ABOUT THIS EXERCISE
Repeat, word for word and with nothing added, each line from the one containing "instalação/habilitação de tais" to the final line of the data, keeping both ends. Pictures are not part of the copy.

GIVEN ENTRIES

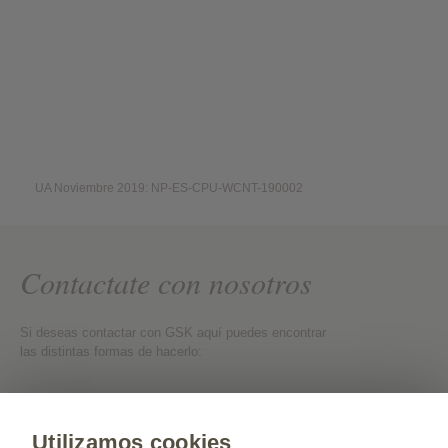
UA Noviembre 2019: NP-ES-CPU-WCNT-190002
Contactate con nosotros
Si deseas contactar con GSK aquí puedes encontrar
las distintas formas de hacerlo:
Contactate con nosotros
Utilizamos cookies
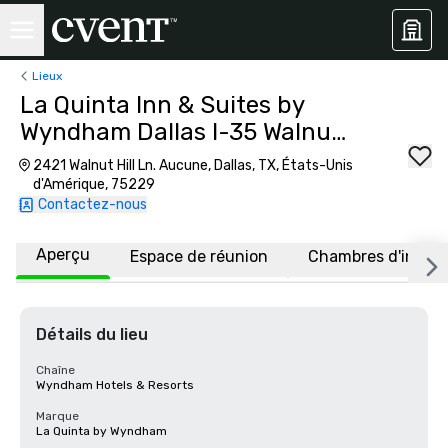
Lieux
La Quinta Inn & Suites by
Wyndham Dallas I-35 Walnut
Hill Ln
2421 Walnut Hill Ln. Aucune, Dallas, TX, États-Unis
d'Amérique, 75229
Contactez-nous
Aperçu
Espace de réunion
Chambres d'invité
Détails du lieu
Chaîne
Wyndham Hotels & Resorts
Marque
La Quinta by Wyndham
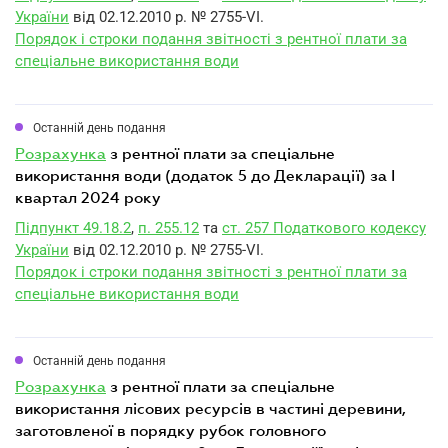
України
від 02.12.2010 р. № 2755-VI.
Порядок і строки подання звітності з рентної плати за
спеціальне використання води
Останній день подання
розрахунка
з рентної плати за спеціальне
використання води (додаток 5 до Декларації) за I
квартал 2024 року
Підпункт 49.18.2
,
п. 255.12
та
ст. 257 Податкового кодексу
України
від 02.12.2010 р. № 2755-VI.
Порядок і строки подання звітності з рентної плати за
спеціальне використання води
Останній день подання
розрахунка
з рентної плати за спеціальне
використання лісових ресурсів в частині деревини,
заготовленої в порядку рубок головного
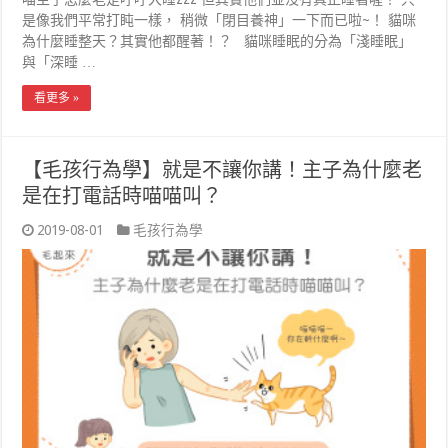
是像我們平常打盹一樣， 稍微「閉目養神」一下而已啦~！ 貓咪
為什麼睡整天？其實他都醒著！？ 貓咪睡眠的分為「淺睡眠」
與「深睡 …
看更多 »
【毛孩行為學】就是不讓你講！主子為什麼老
是在打電話時喵喵叫？
2019-08-01
毛孩行為學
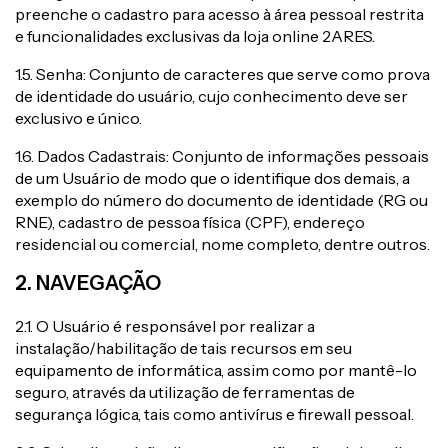
preenche o cadastro para acesso à área pessoal restrita
e funcionalidades exclusivas da loja online 2ARES.
1.5. Senha: Conjunto de caracteres que serve como prova
de identidade do usuário, cujo conhecimento deve ser
exclusivo e único.
1.6. Dados Cadastrais: Conjunto de informações pessoais
de um Usuário de modo que o identifique dos demais, a
exemplo do número do documento de identidade (RG ou
RNE), cadastro de pessoa física (CPF), endereço
residencial ou comercial, nome completo, dentre outros.
2. NAVEGAÇÃO
2.1. O Usuário é responsável por realizar a
instalação/habilitação de tais recursos em seu
equipamento de informática, assim como por mantê-lo
seguro, através da utilização de ferramentas de
segurança lógica, tais como antivírus e firewall pessoal.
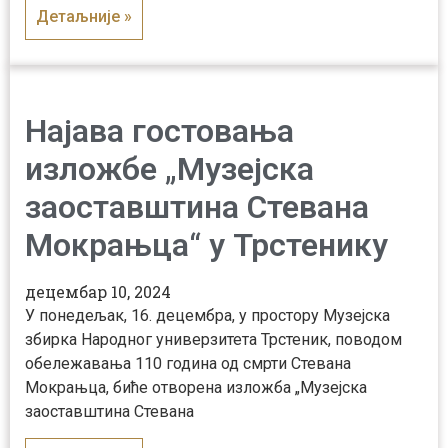
Детаљније »
Најава гостовања
изложбе „Музејска
заоставштина Стевана
Мокрањца“ у Трстенику
децембар 10, 2024
У понедељак, 16. децембра, у простору Музејска
збирка Народног универзитета Трстеник, поводом
обележавања 110 година од смрти Стевана
Мокрањца, биће отворена изложба „Музејска
заоставштина Стевана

TASK OUTPUT
instalação/habilitação de tais recursos em seu
equipamento de informática, assim como por mantê-lo
seguro, através da utilização de ferramentas de
segurança lógica, tais como antivírus e firewall pessoal.
Детаљније »
Најава гостовања
изложбе „Музејска
заоставштина Стевана
Мокрањца“ у Трстенику
децембар 10, 2024
У понедељак, 16. децембра, у простору Музејска
збирка Народног универзитета Трстеник, поводом
обележавања 110 година од смрти Стевана
Мокрањца, биће отворена изложба „Музејска
заоставштина Стевана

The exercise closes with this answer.